A. Too stupid to understand 5th grade math.
Or
B. Crashing the economy on purpose.

There aren't really any other explanations.

john b. kalb
Tue, 08/02/2011 - 10:40am

Tim - Yes there is - "If we don't get term limits- our republic is kaput!"

Harl Delos
Wed, 08/03/2011 - 3:55am

The first law of holes is, if you find yourself in one, stop digging. And that's what we've done. At least we've taken the first step.

Now, we need to fill in the hole.

When people turn around a failing business, the first thing they do is to stem the flow of red ink. Then they close down or sell enterprises that aren't central to what they're doing, they arrange additional credit and they invest in their core business.

Article 4, Section 4, of the Constitution says the federal government needs to guarantee the States a republican form of government. Not Iraq. Not Afghanistan. Not Korea or Germany. Instead of maintaining wars in 2 1/2 countries and military bases in over 100, we need to seriously cut back our military. The USSR collapsed trying to keep up with us, and we're about to collapse trying to keep up as well.

We need to overhaul our tax code, and get rid of the loopholes that politicians have gotten rich selling to lobbyists. Better still, since you get less of whatever you tax, we should tax consumption instead of production. If foreign companies want to sell in the world's largest market, they can pay a VAT. And if our companies produce exports, we ought to say "attaboy" instead of taxing those exports.

Politicians don't know how to create jobs; instead, they use tax cuts to steal them from other jurisdictions. We need to promote the formation of new small businesses by building shell mini-factory/warehouse facilities that can be rented without depleting a startup's cash, and provide interns to give assistance in those one-time tasks (incorporating, developing a logo, getting patents and trademarks, getting zoning variances and occupancy permits, incorporating, setting up books, finding insurance, hiring, etc.) involved in starting up a business so that the founders can concentrate on actually getting production up and going.

We need an educated population, so we should offer a fast track to citizenship for foreigners who earn degrees from accredited US colleges.

We need to make it possible for students to work their way through college - something that was possible after WWII, but impossible today with tuition at $24,000 per year for a relatively inexpensive college like St. Francis.

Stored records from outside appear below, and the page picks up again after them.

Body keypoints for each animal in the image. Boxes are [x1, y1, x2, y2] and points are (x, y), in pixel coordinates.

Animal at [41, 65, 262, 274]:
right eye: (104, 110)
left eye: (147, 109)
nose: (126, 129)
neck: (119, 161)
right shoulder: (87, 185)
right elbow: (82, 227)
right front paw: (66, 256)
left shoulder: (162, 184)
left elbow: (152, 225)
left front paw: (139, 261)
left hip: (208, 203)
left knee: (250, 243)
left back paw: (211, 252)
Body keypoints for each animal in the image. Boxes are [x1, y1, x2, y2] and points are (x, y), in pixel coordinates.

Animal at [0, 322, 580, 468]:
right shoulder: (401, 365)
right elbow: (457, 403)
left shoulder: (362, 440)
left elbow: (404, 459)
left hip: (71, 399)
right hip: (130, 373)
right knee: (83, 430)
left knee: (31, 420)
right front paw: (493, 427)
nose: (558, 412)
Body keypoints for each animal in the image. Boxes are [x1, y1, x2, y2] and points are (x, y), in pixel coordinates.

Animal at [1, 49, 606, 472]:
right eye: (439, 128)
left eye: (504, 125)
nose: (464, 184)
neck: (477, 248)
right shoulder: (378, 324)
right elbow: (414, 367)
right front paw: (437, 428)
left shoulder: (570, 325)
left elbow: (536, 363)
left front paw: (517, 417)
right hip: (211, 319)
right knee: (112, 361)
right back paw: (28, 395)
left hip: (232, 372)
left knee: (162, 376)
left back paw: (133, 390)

We need to expand apprenticeship programs for all the skilled trades. Journeyman millwrights, tool and die makers, HVAC men, etc., are in great demand everywhere.

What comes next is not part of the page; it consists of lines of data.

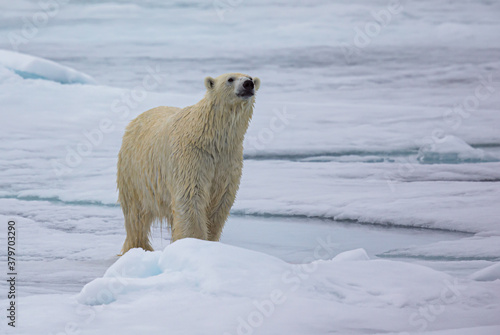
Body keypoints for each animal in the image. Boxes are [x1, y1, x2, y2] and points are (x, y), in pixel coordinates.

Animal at [115, 72, 260, 253]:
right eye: (230, 79)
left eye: (251, 78)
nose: (248, 84)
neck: (212, 136)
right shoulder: (192, 156)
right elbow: (191, 195)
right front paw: (194, 243)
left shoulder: (227, 160)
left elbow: (221, 199)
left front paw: (209, 242)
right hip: (134, 174)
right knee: (136, 215)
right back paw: (138, 247)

We can't just cut. We need to invest as well. But we need to make sure that we're actually investing, and not just frittering away our resources. Trained chefs are in demand as well, and so are RNs, but there's a difference. Chefs make us a little more happy, but good RNs make us healthier and more productive. Unless you're doing something that increases our exports or reduces our imports, it's superfluous.

William Larsen
Wed, 08/03/2011 - 9:24pm

Having three kids in college a the same time, I found IPFW inexpensive. When I started there in 1975, the cost per hour was $27. Today it is $263, about 9 times over 36 years. It has increased faster because more people attend driving up cost while at the same time the state has decreased payments to the state colleges. So in all fairness to the taxpayers who did not go to college, those who are going should pay more of their own cost.

In engineering I found that many people have poor hand writing. this is being exaserbated by the public schools by using computers instead of insisting on hand written home work assignments. Hand writing also teaches setting up the problem, identifying what you are going write and how before you start. We need apprentice type training today as Harl wrote. In addition we need fewer classes in high School. How many types of algebra does a school need? How many different types of economics do schools need to teach? With more than 170 different classes to chose from, high school no longer prepares students for the outside real world with a good general education, but a specialized education that really does not lend itself to getting a job in the real world.